● **Given information**:
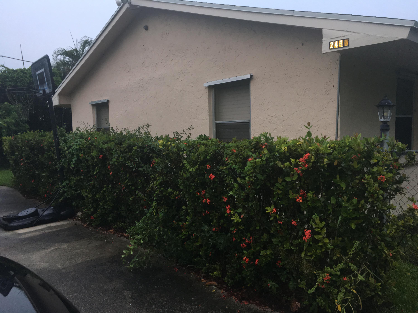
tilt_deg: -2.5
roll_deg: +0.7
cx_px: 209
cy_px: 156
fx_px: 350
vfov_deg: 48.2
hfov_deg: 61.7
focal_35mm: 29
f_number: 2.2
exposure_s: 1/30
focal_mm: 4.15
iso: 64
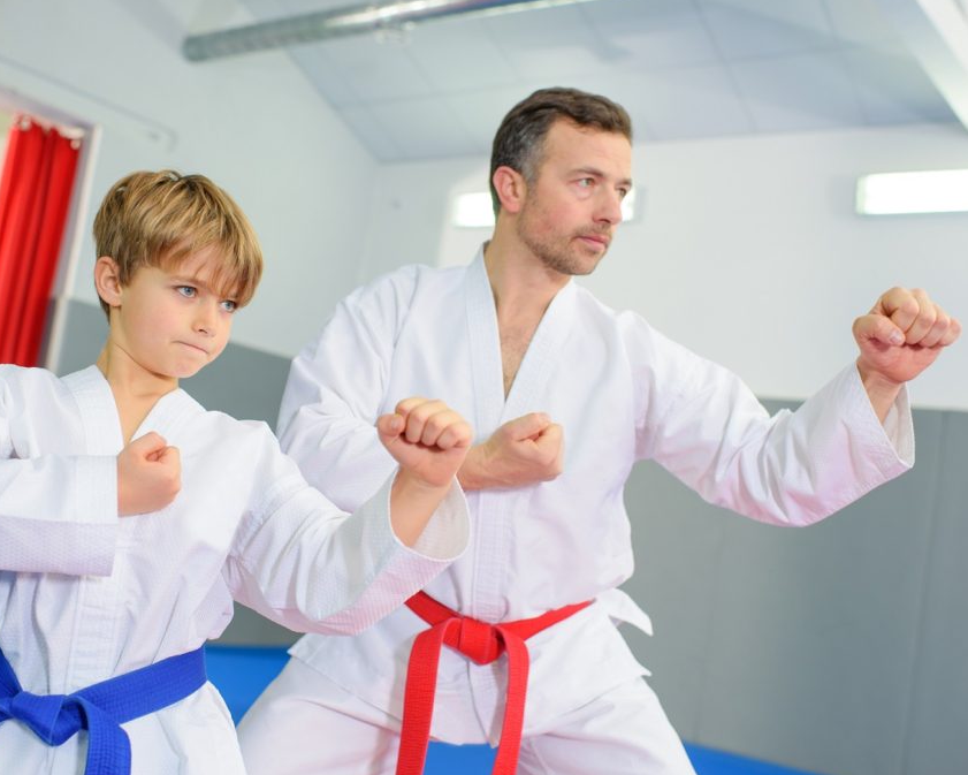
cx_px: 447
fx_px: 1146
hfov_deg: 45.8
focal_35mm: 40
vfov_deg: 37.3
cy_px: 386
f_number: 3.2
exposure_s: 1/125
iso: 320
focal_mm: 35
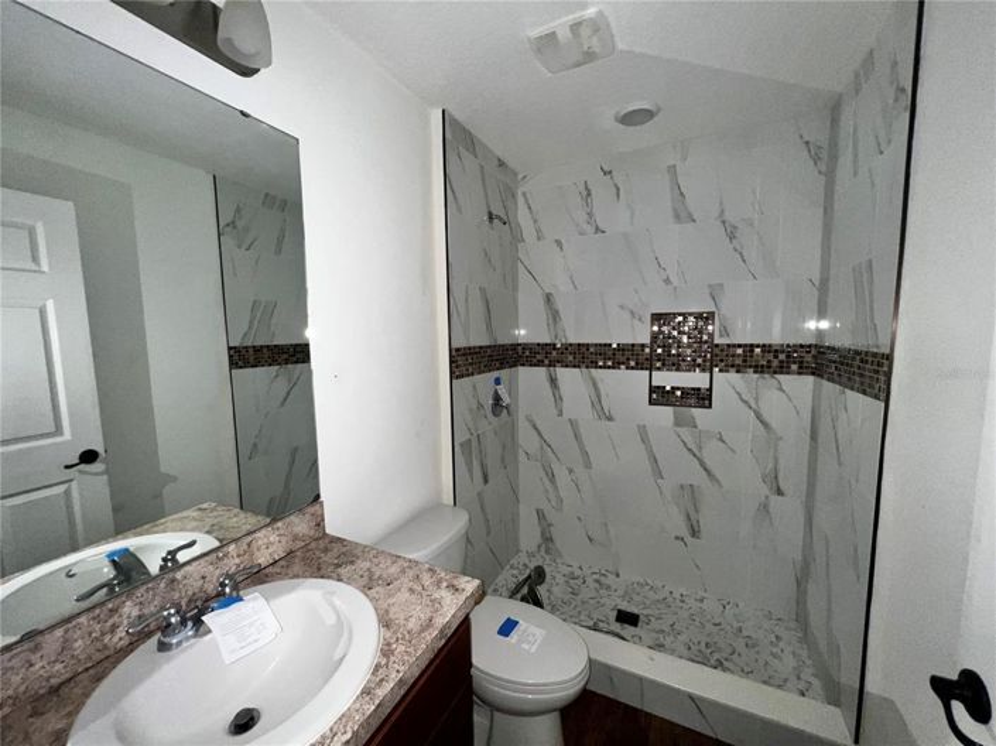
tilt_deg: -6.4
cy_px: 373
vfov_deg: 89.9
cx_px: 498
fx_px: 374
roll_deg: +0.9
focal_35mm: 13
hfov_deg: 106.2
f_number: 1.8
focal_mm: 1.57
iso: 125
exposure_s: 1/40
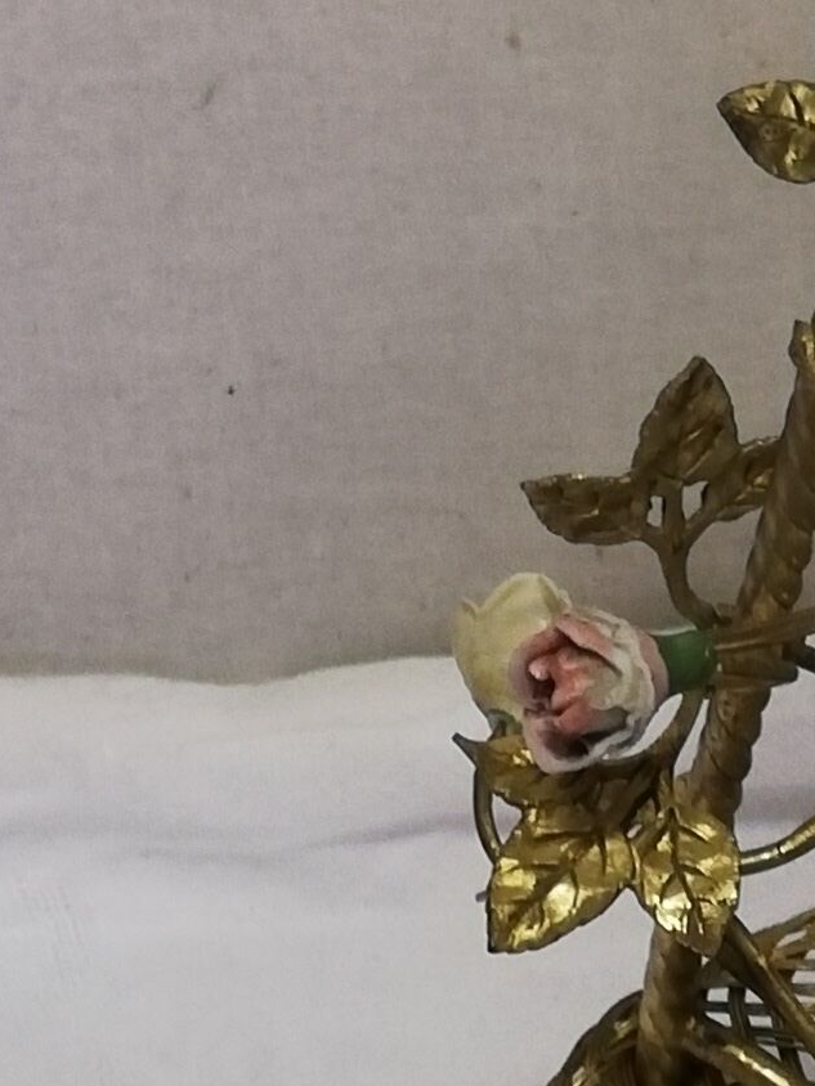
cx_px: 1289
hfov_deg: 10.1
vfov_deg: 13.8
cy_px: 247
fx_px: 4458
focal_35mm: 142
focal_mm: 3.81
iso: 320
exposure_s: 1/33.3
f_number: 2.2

==

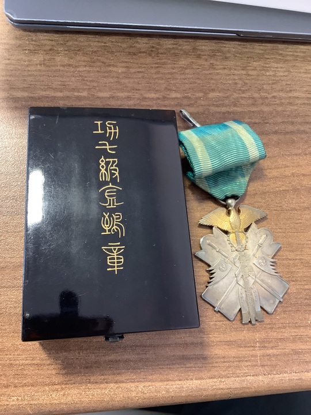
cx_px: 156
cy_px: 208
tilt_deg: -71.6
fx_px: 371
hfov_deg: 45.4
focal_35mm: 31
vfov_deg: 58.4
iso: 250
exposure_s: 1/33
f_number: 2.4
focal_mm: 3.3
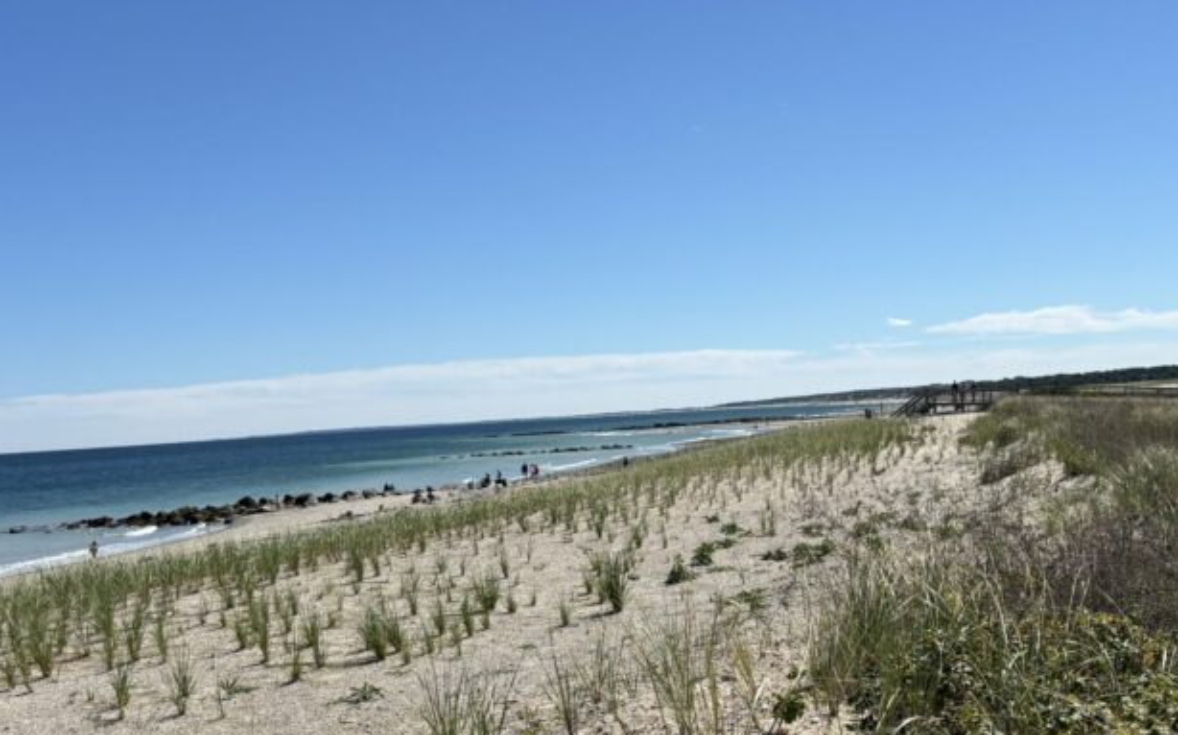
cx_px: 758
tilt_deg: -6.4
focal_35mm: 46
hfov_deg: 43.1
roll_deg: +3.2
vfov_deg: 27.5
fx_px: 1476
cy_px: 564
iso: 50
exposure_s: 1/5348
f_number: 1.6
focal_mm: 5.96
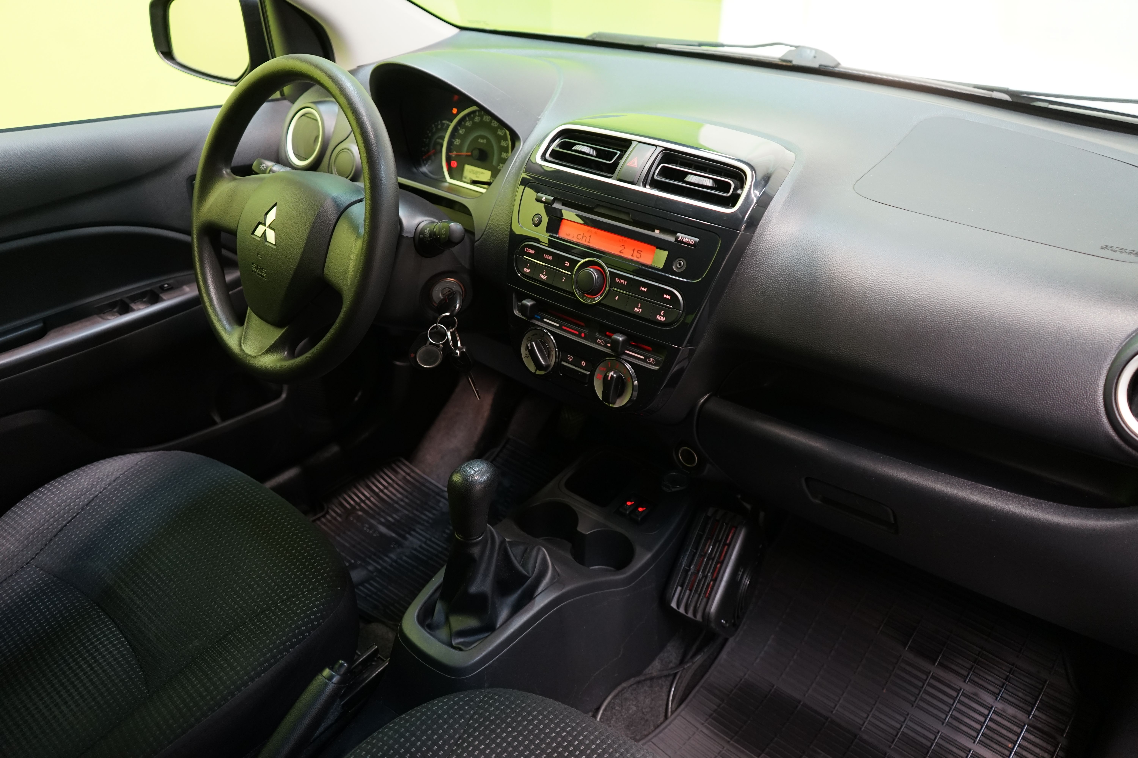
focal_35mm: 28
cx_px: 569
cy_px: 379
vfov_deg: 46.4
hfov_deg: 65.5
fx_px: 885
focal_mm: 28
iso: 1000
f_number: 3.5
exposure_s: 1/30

● **Exercise requirements**:
What to print is the stretch of entries from the line with "tilt_deg: -2.5" up to and including the line with "hfov_deg: 106.2". Please print it exactly and leave out the pictures.

● **Exercise response**:
tilt_deg: -2.5
roll_deg: +0.7
cx_px: 209
cy_px: 156
fx_px: 350
vfov_deg: 48.2
hfov_deg: 61.7
focal_35mm: 29
f_number: 2.2
exposure_s: 1/30
focal_mm: 4.15
iso: 64
cx_px: 447
fx_px: 1146
hfov_deg: 45.8
focal_35mm: 40
vfov_deg: 37.3
cy_px: 386
f_number: 3.2
exposure_s: 1/125
iso: 320
focal_mm: 35
tilt_deg: -6.4
cy_px: 373
vfov_deg: 89.9
cx_px: 498
fx_px: 374
roll_deg: +0.9
focal_35mm: 13
hfov_deg: 106.2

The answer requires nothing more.